一般来说bootstrap object需要做rollback或cleanup,而apply undo数据时,我们是无法使用_corrupted_rollback_segments,_offline_rollback_segments或10513事件来阻止ORA-00600: [4000]的发生。
不过还是抱着试一试的心理尝试一下:
*._allow_resetlogs_corruption=trueevent=('10510 trace name context forever,level 1','10511 trace name context forever,level 2','10512 trace name context forever,level 1','10513 trace name context forever,level 2')*._corrupted_rollback_segments=(_SYSSMU3$)*._offline_rollback_segments=(_SYSSMU3$)再次尝试启动数据库:
SMON: enabling cache recoveryThu Apr 16 08:10:20 2015Errors in file d:\oracle\admin\kf2\udump\kf2_ora_5148.trc:ORA-00600: 内部错误代码,参数: [4000], [3], [], [], [], [], [], []
Thu Apr 16 08:10:20 2015Errors in file d:\oracle\admin\kf2\udump\kf2_ora_5148.trc:ORA-00704: 引导程序进程失败
ORA-00704: 引导程序进程失败
ORA-00600: 内部错误代码,参数: [4000], [3], [], [], [], [], [], []

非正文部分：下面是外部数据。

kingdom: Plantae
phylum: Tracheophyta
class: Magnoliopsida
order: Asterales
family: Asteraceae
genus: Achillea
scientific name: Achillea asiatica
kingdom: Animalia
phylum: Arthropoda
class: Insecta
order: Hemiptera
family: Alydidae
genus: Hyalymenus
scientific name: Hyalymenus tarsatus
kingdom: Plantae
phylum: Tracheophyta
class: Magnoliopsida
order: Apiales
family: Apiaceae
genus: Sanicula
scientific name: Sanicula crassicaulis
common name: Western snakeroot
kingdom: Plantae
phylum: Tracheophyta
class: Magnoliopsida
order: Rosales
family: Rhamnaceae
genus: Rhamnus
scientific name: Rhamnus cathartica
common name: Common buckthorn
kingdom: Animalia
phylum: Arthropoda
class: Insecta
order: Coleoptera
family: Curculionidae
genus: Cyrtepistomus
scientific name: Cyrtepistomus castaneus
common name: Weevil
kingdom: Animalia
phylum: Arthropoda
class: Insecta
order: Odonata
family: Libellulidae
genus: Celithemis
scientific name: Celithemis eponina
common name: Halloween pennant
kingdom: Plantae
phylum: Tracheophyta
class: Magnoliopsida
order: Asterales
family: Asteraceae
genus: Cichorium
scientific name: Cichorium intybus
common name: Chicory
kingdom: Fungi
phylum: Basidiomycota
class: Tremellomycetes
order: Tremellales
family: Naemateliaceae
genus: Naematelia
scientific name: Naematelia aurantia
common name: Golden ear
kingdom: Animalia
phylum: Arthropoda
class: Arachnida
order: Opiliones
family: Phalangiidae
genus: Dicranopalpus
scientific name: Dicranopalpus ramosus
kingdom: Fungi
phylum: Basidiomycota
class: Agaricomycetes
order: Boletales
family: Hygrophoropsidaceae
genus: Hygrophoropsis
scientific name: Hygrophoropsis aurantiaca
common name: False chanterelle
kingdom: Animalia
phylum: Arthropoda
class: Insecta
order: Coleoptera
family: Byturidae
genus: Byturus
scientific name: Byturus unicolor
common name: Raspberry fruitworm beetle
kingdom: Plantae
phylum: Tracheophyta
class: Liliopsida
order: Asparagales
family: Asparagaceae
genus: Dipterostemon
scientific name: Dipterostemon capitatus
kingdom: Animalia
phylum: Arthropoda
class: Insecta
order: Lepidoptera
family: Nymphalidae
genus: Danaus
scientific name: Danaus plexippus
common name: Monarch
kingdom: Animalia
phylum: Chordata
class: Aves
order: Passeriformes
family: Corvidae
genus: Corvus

确实还是无法避免bootstrap对象发生ORA-00600:[4000]错误。没办法,要想恢复这个数据库就必须要解决这个bootstrap对象。
先来看一下ORA-00600:[4000]内部错误的trace日志:
Dump file d:\oracle\admin\kf2\udump\kf2_ora_5148.trcThu Apr 16 08:10:08 2015ORACLE V9.2.0.8.0 - Production vsnsta=0vsnsql=12 vsnxtr=3Windows 2000 Version 5.2 Service Pack 2, CPU type 586Oracle9i Enterprise Edition Release 9.2.0.8.0 - ProductionWith the Partitioning, OLAP and Oracle Data Mining optionsJServer Release 9.2.0.8.0 - ProductionWindows 2000 Version 5.2 Service Pack 2, CPU type 586Instance name: kf2 Redo thread mounted by this instance: 1 Oracle process number: 12 Windows thread id: 5148, image: ORACLE.EXE *** SESSION ID:(9.3) 2015-04-16 08:10:08.515Start recovery at thread 1 ckpt scn 14081497668136 logseq 1 block 2*** 2015-04-16 08:10:10.265Media Recovery Log D:\ORACLE\ORA92\RDBMS\ARC00001.001*** 2015-04-16 08:10:10.281Media Recovery Log D:\ORACLE\ORA92\RDBMS\ARC00001.001*** 2015-04-16 08:10:18.015*** 2015-04-16 08:10:20.140ksedmp: internal or fatal errorORA-00600: 内部错误代码,参数: [4000], [3], [], [], [], [], [], []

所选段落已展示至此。